* begin DATA LISTING *

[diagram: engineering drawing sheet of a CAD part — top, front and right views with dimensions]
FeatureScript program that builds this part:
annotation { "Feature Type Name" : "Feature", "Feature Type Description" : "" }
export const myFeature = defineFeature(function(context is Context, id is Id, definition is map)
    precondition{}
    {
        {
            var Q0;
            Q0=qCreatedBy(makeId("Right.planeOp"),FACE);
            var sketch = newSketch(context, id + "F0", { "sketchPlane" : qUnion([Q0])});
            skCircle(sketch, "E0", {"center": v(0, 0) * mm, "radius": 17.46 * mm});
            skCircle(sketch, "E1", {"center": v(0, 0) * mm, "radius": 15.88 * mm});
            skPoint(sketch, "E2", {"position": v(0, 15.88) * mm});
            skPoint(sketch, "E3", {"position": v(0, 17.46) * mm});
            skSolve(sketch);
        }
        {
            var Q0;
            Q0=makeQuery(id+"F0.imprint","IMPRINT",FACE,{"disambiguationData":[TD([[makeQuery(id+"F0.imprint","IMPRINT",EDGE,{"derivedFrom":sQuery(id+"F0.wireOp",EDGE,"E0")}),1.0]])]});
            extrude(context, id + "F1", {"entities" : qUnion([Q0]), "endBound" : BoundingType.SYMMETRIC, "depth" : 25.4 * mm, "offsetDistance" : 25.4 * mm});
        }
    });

* end DATA LISTING *

_TASK TO COMPLETE:_
Pull out every line in the data above that contains the string "part", treating uppercase and lowercase letters as different.

_COMPLETE ANSWER:_
[diagram: engineering drawing sheet of a CAD part — top, front and right views with dimensions]
FeatureScript program that builds this part:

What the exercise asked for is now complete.